- **作業内容**
(A) 『老人と海』の紹介文で、少年は何歳の頃から老人の船に乗っていたとされているか。
(B) 『老人と海』の紹介文を、最後の文の後から書き継ぐこと。

***** 本文抜粋

小説家。詩人。アメリカ合衆国出身で、1954年には、「ノーベル文学賞」を受賞している。

『陽はまた昇る』や『武器よさらば』等の作品を手がける。本作『老人と海』は、ベストセラーを記録し、「ノーベル文学賞」受賞のきっかけになったと言われている。

あらすじ(ネタバレなし)

ある海で漁師をしている老人がいた。その老人は現在八十四日間不漁続きだった。そんな老人には友人である1人の少年がいた。少年は、どんなに老人が不調でも、老人の味方だった。

そんなある日、老人は遠い沖まで漁に出ることにした。
一筋縄ではいかない漁と人間関係の重みを描いた作品。

登場人物紹介

  • 老人:年を取るも、ずっと漁を続けている。ここ八十四日間不漁が続いている。
  • 少年:老人の唯一の友達。5歳のころから老人の船に乗り、漁を教わってきた。今は、別の船に乗っている。

書き出し紹介

老人は一人で小舟に乗ってメキシコ湾流へ漁に出る。このところ八十四日間、1匹も釣れていなかった。

ストーリー(ネタバレあり)

この先、ネタバレがあります。ご注意ください。

あるところに、長年漁師をしている老人がいた。老人は、毎日海に出ていたが、ここ八十四日間不漁続きであった。そんな老人には、仲良しの少年がいた。少年は、5歳の頃から老人を漁の師として仰いでいた。少年が大きくなり、老人とは別の船で漁をするようになっても、少年と老人は一緒にご飯を食べたりと、仲を深めていた。

ある日、老人はこの長期間に渡る不漁を終わらせようと、沖の遠くまで出ることを決めた。心配する少年を置いて、老人は朝早くに船を出した。その日は、なんとなく上手く行く気がした。

予感通り、早速小ぶりのマグロが釣れた。老人は、釣ったマグロをエサに、さらに大きな獲物を釣ろうと考えた。読みはあたり、老人の釣竿に大きな引きがあった。大物の予感に、老人は釣り上げようとするが、相手もしぶとく、なかなか釣り上げられない。針が刺さったまま、魚は泳ぎ始めた。魚の力の強さに、老人の船も動きだした。しばらくすれば弱るだろうし、ここは、魚についていこう。と考えた老人は魚の動きについていくことにした。しかし、魚はなかなか弱ったそぶりを見せず、その日は日が暮れてしまった。そして、朝まで老人と魚との根比べが続いた。

**********
***** 元データ

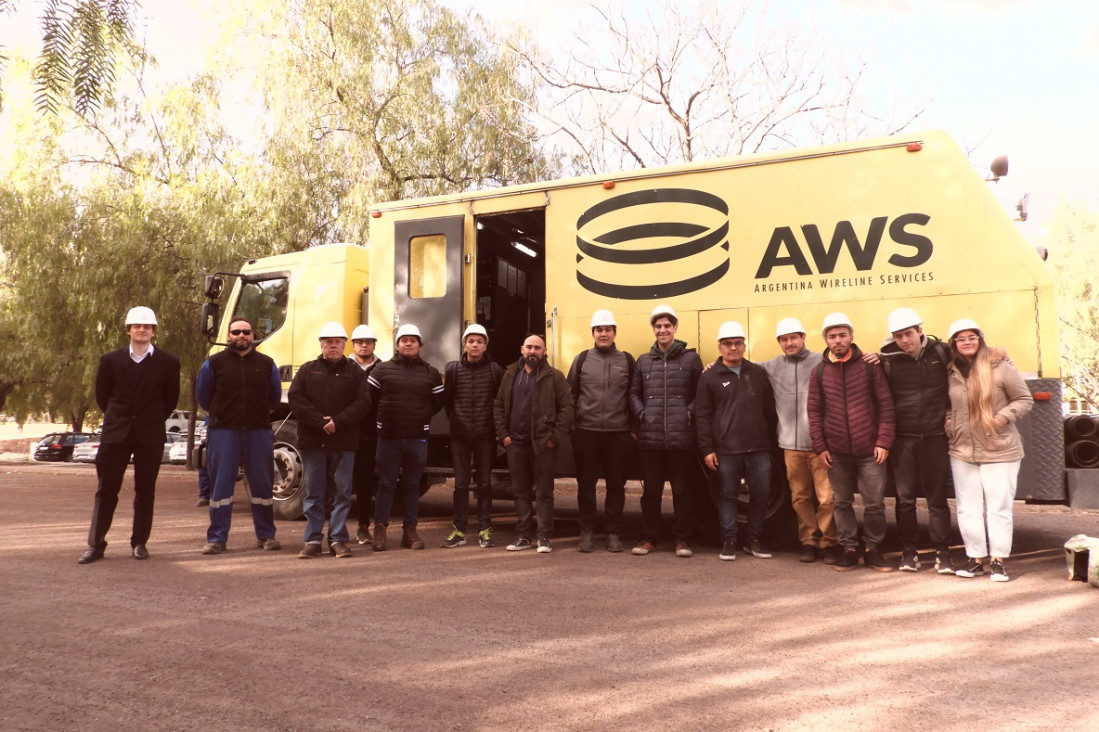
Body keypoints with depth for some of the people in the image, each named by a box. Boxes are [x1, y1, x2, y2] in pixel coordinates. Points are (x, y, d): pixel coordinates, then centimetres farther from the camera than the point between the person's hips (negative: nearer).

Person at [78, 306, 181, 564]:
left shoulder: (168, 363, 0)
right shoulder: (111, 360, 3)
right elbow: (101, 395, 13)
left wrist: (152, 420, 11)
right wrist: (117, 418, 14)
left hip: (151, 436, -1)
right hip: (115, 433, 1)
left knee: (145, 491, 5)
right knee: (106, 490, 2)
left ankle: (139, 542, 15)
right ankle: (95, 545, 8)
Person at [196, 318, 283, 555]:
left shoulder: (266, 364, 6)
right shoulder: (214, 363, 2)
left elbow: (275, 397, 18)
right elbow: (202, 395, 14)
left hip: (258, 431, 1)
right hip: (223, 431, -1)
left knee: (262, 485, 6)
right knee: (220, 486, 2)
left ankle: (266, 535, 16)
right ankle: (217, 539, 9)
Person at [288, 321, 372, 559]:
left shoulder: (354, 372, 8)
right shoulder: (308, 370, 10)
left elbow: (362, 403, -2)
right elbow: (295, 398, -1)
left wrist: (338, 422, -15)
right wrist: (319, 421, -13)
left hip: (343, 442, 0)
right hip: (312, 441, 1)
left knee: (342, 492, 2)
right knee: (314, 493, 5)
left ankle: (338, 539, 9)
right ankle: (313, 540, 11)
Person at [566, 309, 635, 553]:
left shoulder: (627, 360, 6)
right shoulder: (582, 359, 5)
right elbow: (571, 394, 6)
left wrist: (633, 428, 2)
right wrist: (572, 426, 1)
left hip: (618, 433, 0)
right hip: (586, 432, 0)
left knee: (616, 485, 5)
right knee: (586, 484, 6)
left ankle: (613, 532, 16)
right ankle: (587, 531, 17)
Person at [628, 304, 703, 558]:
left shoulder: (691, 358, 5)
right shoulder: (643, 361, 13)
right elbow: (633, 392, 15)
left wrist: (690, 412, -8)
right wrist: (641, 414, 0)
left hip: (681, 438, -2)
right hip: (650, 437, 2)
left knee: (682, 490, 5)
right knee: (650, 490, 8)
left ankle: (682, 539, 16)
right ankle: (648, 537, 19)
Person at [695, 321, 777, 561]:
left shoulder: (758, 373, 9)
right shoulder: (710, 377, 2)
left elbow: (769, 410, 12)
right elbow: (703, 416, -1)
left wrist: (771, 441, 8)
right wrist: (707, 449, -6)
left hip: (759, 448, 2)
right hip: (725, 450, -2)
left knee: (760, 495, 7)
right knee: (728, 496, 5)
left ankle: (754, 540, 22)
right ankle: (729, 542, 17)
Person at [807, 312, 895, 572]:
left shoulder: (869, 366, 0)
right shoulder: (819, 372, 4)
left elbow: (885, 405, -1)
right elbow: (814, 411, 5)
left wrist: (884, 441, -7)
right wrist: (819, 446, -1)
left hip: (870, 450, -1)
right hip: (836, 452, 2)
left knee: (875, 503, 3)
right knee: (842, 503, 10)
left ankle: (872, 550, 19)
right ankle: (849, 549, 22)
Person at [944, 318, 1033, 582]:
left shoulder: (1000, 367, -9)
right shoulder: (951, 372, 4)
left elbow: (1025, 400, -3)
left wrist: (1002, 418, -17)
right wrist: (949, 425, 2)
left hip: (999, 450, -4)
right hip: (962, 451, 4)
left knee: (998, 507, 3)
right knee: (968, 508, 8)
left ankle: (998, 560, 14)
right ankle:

**********

- **各問の解答**
(A) 5歳の頃から。

(B)
魚との戦いで、老人はかなり疲労していたが、いつの間にか、老人は魚に親近感を抱いていた。そして、また1日が経った。そんな時、ついに魚が動いた。動気を見せた魚に、老人も立ち向かい、ついに魚を釣り上げることに成功した。釣り上げて見ると、魚はあまりに大きく、船に乗せることはできなかった。やむなく、船にくくりつけ、引っ張って帰ることにした。

ここからが本当の戦いだったのだ。老人の同士のような魚は、老人との戦いで血を流していた。それを嗅ぎつけたサメがたくさん寄ってくるのだ。何度も迫り来るサメに、老人も必死で戦ったが、魚の大部分をサメに食われてしまった。

サメの猛攻撃をかいくぐり、なんとか帰ってきた老人の体はボロボロだった。そして、家に帰り着くと倒れこむように寝てしまった。その様子を静かに見ていた少年は涙した。なぜ泣いているのか自分でもわからなかったが、涙を止めることができなかった。

少年は、老人のために食事を準備したりと献身的に働いた。そして、日が経った頃、やっと老人が目を覚ました。そんな老人に対し、少年は寄り添い続け、話し続けた。少年は、老人を心の底から尊敬していた。

まとめ・感想

不漁続きの老人が、大きな魚を釣り上げてから、サメに襲われる場面まで、一喜一憂しながら読んでしまいました。

どんなに不漁続きでも、老人を絶対に見捨てようとしない少年に心を動かされ、少年と老人の絆を強く感じました。

名作といわれる作品ですが、短編小説でとても読みやすいので、1度は読んでみてほしい作品です。

お付き合いありがとうございました。